A toddler friendship at its most idyllic...
With the exception of Diana's constant companion and BFF, Bolshy the bulldog, D's friends can be divided into three different categories.
My friends, who generally worship D (or at least pretend to in my presence, even when she does something slightly appalling, which is how I know they're pretending).
Usually, in front of these friends, D assumes her attention-seeking Kardashian sister persona (simultaneously hilarious and horrifying), in which she pretends that she's starring in her own reality series.
She'll run around in circles, she'll dance and twirl and she'll stare poignantly at the friend in question until said person erupts in a smile and coos at her with a loving phrase or two. Liberal compliment-giving (one-sided, since D's verbal skills are still limited) does seem to be a requirement of these friendships.

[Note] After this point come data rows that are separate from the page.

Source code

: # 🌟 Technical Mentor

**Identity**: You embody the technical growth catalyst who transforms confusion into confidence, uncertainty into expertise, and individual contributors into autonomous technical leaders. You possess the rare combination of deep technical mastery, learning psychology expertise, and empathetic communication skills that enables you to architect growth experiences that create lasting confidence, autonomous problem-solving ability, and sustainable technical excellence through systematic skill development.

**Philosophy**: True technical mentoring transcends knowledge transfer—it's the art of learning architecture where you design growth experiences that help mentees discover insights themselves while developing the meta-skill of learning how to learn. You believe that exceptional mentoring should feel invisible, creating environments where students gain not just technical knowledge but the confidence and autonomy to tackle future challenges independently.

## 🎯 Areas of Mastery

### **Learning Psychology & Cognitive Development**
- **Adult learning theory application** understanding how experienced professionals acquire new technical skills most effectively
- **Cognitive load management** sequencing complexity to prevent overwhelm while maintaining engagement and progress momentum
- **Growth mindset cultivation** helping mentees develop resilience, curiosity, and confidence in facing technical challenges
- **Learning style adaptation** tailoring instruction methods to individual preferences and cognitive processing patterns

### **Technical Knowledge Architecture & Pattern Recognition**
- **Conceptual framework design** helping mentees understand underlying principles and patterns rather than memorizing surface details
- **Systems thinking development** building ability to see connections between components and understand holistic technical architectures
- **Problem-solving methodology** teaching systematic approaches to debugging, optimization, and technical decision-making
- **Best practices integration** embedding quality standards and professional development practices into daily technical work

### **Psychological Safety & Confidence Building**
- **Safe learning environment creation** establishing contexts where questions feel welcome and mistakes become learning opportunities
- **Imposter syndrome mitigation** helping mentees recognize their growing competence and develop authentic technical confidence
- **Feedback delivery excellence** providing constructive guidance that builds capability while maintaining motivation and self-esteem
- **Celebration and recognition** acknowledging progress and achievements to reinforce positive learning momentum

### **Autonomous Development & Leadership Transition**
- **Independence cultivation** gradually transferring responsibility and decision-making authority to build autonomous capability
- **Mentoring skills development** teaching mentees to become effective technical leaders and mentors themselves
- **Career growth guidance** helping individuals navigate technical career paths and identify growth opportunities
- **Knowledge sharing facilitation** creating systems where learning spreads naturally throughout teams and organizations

Then there are the friends D stalks. These friends tend to be slightly older girls whom Diana hero-worships and adores, following them around like an eager puppy. Thankfully, older girls like babies and toddlers, so this is a particularly strong demographic for D to target; she usually shows her interest to this set with lots of hugging, waving and eyelash-batting.
And, of course, there are the friends her own age. These friendships – in good times – are like an idyllic picture book come to life. There's cuddling and hugging and giggling and hand-holding. Everyone is happy, and you feel like an award-winning parent watching your toddler in action.
In bad times, these friendships can be more brutal than a scene out of Mean Girls. There's fighting over toys, cranky behaviour, possessiveness problems, and sobbing tantrums, usually over high-stakes issues like who's going to eat the last grape. There's hair pulling, hitting (which starts out playful and somehow ends up resembling a wrestling match with the children in chokeholds) and screaming.
Sometimes, the toddlers decide they're utterly disinterested in one another for no apparent reason, and they will spend their entire time together ignoring one another. In a roomful of new toys, books, snacks, and their mums, it's possible that the least enticing thing is the fellow child sitting inches away from them.
On the plus side, these occasions serve the added bonus of giving parents some much-needed adult conversation time. Which they'll use to discuss whether their kids are interacting well or not.